**TASK ITEM**
Write out, word for word, every line from the first one through the line containing "animaciones limitadas en", including both of those lines.

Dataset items
· · · · · · ·

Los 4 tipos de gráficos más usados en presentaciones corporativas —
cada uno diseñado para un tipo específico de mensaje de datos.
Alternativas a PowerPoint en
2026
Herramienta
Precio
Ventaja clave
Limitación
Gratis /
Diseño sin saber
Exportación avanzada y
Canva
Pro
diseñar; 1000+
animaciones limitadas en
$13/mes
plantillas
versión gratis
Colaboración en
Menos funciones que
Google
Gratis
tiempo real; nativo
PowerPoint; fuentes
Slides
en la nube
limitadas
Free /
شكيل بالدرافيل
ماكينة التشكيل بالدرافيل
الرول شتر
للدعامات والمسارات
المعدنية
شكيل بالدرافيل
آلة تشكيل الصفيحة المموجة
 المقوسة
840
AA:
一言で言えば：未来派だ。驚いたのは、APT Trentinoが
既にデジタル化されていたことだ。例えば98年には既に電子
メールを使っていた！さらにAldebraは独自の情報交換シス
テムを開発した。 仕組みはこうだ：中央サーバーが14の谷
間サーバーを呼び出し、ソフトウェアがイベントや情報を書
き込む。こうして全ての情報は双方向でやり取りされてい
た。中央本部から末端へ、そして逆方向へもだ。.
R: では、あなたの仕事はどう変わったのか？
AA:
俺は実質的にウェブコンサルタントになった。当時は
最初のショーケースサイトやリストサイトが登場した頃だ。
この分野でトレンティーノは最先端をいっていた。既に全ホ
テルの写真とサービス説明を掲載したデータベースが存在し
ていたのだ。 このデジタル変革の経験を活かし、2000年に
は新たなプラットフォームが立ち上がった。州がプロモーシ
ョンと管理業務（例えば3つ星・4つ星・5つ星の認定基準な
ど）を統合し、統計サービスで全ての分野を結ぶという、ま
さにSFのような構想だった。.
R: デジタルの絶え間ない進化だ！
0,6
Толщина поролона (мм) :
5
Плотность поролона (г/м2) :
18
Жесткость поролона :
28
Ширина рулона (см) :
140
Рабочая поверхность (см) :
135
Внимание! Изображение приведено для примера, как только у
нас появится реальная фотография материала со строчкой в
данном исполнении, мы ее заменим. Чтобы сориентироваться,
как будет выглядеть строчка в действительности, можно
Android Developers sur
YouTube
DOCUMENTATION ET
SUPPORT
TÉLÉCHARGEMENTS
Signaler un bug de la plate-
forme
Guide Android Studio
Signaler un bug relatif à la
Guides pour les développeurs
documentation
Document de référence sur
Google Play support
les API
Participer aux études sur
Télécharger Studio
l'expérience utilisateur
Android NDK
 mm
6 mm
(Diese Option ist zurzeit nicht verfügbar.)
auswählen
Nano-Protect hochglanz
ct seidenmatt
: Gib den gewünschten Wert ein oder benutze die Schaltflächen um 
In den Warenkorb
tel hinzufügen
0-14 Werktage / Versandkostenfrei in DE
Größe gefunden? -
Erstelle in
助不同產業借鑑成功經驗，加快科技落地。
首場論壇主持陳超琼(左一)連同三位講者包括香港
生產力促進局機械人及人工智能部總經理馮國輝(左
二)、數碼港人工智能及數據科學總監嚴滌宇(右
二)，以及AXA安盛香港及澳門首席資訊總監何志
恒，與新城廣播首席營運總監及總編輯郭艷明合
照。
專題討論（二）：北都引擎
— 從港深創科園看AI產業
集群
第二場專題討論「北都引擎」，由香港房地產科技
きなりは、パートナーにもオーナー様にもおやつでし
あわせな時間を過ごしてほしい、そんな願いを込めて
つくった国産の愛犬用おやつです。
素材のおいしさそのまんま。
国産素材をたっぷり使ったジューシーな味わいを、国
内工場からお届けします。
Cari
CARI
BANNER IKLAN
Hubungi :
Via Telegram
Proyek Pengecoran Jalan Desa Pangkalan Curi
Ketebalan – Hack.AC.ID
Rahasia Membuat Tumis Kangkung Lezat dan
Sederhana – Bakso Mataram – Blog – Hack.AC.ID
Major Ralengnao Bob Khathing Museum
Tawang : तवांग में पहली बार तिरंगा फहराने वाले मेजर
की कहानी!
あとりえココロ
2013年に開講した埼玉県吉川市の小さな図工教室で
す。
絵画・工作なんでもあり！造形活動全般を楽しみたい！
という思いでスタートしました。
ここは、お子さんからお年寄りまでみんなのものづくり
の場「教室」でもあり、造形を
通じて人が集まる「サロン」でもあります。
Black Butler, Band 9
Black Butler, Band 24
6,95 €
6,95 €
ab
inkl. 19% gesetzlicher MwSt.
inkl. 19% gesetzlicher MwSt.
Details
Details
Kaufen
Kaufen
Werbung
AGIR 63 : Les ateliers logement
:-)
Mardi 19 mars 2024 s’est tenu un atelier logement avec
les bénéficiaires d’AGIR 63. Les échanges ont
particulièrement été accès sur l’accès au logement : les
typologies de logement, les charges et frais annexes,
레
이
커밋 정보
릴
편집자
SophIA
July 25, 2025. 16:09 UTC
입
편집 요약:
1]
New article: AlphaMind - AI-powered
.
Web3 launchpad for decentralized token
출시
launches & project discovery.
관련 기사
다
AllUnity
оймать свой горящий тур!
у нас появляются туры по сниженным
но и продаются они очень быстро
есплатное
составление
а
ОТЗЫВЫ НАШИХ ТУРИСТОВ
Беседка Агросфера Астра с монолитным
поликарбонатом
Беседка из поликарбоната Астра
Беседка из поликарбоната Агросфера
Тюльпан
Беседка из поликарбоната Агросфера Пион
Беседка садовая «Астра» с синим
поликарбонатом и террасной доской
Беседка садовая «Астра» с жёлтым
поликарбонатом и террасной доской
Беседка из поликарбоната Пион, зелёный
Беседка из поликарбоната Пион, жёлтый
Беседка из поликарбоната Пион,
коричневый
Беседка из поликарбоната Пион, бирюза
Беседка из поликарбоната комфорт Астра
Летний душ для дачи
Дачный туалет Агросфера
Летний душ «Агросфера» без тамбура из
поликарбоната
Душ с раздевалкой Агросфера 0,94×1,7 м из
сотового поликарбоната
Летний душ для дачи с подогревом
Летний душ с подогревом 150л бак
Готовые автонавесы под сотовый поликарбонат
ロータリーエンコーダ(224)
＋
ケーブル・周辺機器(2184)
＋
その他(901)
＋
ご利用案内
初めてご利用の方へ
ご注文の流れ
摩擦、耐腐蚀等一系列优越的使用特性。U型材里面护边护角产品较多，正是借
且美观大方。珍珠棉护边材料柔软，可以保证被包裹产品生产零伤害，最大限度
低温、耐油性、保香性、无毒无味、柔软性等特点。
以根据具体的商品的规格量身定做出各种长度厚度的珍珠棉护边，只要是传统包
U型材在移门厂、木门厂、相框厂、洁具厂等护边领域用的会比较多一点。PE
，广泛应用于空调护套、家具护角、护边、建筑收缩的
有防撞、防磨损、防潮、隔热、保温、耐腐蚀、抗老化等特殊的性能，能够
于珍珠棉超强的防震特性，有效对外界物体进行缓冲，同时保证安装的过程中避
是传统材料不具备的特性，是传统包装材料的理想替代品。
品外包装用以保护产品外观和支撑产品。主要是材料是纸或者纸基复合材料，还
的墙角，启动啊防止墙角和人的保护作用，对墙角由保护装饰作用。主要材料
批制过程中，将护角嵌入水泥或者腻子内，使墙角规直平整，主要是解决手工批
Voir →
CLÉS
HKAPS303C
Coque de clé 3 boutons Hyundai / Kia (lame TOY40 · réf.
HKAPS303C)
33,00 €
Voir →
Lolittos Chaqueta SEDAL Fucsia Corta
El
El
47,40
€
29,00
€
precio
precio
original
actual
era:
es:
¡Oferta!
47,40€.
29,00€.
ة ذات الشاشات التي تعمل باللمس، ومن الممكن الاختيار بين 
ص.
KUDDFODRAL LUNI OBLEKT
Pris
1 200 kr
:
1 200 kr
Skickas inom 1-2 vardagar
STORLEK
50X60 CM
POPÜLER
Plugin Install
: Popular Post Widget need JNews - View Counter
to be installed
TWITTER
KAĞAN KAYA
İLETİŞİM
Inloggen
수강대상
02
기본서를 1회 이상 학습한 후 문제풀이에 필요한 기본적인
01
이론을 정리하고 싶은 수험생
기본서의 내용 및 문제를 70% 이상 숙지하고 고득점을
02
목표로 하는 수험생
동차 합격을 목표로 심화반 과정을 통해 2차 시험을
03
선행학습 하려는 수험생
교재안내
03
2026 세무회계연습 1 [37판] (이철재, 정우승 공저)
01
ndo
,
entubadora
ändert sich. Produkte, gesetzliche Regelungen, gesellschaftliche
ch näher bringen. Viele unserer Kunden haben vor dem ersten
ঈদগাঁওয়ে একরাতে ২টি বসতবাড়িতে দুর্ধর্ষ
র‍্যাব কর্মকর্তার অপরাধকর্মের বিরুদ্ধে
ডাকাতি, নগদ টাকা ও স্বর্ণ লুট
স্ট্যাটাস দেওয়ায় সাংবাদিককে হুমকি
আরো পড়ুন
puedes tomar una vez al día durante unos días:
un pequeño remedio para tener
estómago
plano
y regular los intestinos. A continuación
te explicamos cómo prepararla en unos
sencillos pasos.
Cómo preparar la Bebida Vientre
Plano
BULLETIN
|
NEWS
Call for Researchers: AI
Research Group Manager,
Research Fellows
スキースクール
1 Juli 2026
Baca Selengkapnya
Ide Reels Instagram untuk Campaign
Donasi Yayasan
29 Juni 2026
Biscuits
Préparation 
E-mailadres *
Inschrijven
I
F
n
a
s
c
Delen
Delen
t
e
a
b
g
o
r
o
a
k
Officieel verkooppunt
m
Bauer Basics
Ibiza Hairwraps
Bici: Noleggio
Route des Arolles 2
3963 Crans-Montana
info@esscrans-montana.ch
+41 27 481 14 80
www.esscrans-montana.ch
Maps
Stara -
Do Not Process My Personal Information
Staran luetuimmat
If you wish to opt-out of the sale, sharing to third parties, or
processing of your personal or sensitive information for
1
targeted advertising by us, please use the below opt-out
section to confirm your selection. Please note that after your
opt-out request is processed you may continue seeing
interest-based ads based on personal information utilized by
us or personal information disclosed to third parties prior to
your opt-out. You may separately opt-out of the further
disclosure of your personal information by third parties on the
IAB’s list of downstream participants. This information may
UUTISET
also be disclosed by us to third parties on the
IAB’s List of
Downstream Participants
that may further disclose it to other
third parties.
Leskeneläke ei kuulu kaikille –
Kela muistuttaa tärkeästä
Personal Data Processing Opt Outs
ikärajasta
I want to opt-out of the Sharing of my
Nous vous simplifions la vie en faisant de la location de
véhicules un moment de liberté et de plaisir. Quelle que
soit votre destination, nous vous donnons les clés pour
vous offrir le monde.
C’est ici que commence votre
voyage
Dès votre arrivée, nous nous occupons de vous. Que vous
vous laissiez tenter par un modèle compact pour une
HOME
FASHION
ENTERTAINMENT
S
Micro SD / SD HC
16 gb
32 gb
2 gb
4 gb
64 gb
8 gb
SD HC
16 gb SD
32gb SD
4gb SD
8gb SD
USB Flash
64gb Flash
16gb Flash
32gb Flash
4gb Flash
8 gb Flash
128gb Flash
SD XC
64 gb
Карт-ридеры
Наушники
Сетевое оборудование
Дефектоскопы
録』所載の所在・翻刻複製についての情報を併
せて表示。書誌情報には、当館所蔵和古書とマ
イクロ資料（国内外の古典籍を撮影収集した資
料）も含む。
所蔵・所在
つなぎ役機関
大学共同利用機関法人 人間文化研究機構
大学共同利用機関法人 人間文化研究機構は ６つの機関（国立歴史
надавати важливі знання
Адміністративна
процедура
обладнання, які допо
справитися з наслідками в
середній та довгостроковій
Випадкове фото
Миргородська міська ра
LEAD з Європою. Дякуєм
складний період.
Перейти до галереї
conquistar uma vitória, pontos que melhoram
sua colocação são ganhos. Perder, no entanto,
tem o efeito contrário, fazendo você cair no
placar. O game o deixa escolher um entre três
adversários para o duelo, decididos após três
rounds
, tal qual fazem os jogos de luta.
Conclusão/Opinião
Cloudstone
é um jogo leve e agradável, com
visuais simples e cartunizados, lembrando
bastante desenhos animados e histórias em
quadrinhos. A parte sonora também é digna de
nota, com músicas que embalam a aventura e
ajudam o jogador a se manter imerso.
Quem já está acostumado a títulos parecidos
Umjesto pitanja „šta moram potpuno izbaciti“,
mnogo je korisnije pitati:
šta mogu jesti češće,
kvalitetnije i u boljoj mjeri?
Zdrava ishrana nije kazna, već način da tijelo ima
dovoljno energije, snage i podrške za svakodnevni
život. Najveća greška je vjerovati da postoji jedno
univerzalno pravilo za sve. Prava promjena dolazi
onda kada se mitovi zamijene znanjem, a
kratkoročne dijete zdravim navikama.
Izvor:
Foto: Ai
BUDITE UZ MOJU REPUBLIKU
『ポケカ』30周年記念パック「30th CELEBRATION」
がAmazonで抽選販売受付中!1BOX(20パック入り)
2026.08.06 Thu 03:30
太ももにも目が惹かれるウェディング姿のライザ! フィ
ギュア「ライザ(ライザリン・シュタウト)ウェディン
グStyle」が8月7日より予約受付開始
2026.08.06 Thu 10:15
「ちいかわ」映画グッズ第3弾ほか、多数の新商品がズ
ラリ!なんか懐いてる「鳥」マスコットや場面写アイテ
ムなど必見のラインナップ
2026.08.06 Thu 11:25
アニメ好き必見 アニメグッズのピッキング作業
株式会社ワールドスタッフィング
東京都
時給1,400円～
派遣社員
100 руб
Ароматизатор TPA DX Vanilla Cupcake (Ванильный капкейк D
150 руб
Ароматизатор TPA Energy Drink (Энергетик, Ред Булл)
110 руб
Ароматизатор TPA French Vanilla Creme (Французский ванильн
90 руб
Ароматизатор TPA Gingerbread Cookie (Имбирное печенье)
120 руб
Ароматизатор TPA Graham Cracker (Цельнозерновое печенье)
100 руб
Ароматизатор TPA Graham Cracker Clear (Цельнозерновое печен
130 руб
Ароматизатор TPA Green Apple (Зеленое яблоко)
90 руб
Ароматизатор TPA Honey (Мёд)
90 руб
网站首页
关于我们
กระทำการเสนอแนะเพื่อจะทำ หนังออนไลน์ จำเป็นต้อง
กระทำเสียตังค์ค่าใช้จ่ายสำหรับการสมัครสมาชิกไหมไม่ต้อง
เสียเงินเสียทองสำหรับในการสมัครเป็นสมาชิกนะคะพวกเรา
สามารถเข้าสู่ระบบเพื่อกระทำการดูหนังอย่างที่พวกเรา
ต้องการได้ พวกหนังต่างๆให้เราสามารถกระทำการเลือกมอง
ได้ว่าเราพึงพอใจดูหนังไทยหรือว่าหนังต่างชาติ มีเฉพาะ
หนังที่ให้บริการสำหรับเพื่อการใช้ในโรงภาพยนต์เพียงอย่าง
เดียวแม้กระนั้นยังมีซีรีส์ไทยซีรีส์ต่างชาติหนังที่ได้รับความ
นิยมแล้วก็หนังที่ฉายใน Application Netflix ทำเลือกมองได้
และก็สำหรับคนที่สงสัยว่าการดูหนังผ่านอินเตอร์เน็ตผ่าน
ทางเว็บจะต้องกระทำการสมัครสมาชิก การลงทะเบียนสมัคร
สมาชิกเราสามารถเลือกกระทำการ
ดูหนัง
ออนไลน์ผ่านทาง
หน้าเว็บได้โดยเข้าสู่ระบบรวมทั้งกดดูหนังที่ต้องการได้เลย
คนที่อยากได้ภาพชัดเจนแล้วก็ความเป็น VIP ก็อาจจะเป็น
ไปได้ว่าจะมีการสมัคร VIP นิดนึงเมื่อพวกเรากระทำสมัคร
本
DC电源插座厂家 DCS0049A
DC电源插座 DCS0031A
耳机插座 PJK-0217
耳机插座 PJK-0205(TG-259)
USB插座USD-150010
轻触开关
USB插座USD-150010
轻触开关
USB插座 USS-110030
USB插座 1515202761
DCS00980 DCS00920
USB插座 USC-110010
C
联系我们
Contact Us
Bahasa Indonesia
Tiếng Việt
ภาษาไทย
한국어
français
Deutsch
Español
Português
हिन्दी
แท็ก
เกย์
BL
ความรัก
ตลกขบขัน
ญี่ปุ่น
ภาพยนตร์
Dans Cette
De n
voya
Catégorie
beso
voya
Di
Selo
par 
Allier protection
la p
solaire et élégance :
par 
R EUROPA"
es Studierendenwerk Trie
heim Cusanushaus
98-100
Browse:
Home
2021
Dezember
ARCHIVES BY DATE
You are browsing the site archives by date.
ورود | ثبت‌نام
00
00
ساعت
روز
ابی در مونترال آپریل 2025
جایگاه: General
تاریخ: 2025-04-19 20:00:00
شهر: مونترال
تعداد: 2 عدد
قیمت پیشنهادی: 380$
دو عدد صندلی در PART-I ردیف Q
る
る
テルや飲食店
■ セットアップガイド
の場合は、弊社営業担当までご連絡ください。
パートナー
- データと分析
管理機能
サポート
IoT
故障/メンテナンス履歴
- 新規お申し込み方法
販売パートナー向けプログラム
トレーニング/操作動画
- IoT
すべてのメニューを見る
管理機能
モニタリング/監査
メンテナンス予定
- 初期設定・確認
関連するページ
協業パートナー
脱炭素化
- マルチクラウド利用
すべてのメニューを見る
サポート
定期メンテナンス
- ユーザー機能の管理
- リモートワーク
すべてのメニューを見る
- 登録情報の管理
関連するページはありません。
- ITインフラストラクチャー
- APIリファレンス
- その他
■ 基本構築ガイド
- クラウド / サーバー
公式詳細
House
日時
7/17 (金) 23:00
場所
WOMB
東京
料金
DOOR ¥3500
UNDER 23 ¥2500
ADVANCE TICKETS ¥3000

· · · · · · ·

**SOLUTION**
Los 4 tipos de gráficos más usados en presentaciones corporativas —
cada uno diseñado para un tipo específico de mensaje de datos.
Alternativas a PowerPoint en
2026
Herramienta
Precio
Ventaja clave
Limitación
Gratis /
Diseño sin saber
Exportación avanzada y
Canva
Pro
diseñar; 1000+
animaciones limitadas en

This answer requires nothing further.